* Task details:
Any picture in the entries is to be skipped, while everything else is transcribed word for word.
━━━━━━━━━━━━━━━━
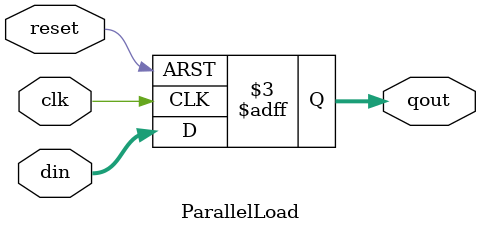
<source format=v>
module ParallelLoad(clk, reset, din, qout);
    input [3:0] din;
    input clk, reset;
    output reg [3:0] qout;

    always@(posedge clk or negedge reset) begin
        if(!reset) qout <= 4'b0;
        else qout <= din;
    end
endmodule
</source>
━━━━━━━━━━━━━━━━
* Result of this exercise:
<source format=v>
module ParallelLoad(clk, reset, din, qout);
    input [3:0] din;
    input clk, reset;
    output reg [3:0] qout;

    always@(posedge clk or negedge reset) begin
        if(!reset) qout <= 4'b0;
        else qout <= din;
    end
endmodule
</source>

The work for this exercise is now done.